+++ TEKS YANG DITAMPILKAN +++

Setelah dilakukan penyimpanan selama 9 jam, ternyata adanya edible coating kitosan pada daging ayam belum mampu secara efektif dalam menghambat terjadinya peningkatan kadar lemak daging ayam selama penyimpanan berlangsung. Nilai rata-rata dan hasil uji statistika pengaruh larutan kitosan terhadap kadar lemak daging ayam selama penyimpanan suhu ruang dapat dilihat secara lengkap pada Lampiran 6 dan Lampiran 13.

4.4.4 Kadar protein

Protein merupakan suatu zat makanan yang sangat penting bagi tubuh manusia, karena protein selain berfungsi sebagai bahan bakar, protein juga berfungsi sebagai bahan pengatur dan bahan pembangun (Winarno 2004). Hasil analisis kadar protein daging ayam pada saat penyimpanan awal dapat dilihat pada Gambar 17.

+++

TUGAS DIKERJAKAN:
Tuliskan kembali bagian dari teks tentang kitosan pada daging ayam tanpa mengubah apa pun, mulai dari kata-kata yang memuat "Setelah dilakukan penyimpanan" dan berhenti sesudah "dan Lampiran 13.". Baris-baris data sesudah ini tidak perlu dipakai.

+++ CUPLIKAN DATA +++

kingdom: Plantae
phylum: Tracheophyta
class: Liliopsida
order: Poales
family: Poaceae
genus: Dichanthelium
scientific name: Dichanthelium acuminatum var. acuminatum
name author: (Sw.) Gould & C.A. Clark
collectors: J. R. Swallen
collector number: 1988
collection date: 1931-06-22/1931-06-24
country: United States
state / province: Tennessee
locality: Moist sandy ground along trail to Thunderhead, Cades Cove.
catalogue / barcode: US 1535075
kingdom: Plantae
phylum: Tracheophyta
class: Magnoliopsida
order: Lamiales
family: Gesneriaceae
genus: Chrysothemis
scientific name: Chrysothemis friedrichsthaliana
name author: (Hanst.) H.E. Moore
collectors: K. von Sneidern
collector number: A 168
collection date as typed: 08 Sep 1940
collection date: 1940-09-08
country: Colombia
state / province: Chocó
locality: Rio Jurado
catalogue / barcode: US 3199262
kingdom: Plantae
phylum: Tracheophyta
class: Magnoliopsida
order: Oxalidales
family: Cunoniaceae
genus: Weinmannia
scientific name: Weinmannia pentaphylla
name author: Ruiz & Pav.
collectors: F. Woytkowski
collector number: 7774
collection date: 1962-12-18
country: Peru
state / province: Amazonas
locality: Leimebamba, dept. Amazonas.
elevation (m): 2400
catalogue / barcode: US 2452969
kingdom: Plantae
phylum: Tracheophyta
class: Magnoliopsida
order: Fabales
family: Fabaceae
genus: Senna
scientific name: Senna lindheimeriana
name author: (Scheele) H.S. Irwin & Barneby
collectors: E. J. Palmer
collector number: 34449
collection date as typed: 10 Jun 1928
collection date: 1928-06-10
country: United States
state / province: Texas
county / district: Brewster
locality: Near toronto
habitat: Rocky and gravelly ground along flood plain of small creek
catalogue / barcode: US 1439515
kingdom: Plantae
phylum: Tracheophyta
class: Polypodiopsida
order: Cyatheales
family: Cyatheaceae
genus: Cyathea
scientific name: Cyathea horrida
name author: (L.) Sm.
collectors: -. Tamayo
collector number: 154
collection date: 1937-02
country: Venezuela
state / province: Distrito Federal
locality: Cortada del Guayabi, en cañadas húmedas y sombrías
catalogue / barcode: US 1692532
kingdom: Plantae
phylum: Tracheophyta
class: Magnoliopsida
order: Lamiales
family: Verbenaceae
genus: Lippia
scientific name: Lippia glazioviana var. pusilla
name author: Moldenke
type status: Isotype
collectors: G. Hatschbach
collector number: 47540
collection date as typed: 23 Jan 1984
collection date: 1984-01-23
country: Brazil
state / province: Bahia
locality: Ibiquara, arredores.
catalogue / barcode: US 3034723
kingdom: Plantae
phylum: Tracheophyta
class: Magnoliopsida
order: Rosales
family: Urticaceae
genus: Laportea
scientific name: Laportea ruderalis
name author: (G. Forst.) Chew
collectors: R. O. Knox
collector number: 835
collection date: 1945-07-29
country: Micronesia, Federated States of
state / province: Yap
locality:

+++

JAWABAN TERTULIS:
Setelah dilakukan penyimpanan selama 9 jam, ternyata adanya edible coating kitosan pada daging ayam belum mampu secara efektif dalam menghambat terjadinya peningkatan kadar lemak daging ayam selama penyimpanan berlangsung. Nilai rata-rata dan hasil uji statistika pengaruh larutan kitosan terhadap kadar lemak daging ayam selama penyimpanan suhu ruang dapat dilihat secara lengkap pada Lampiran 6 dan Lampiran 13.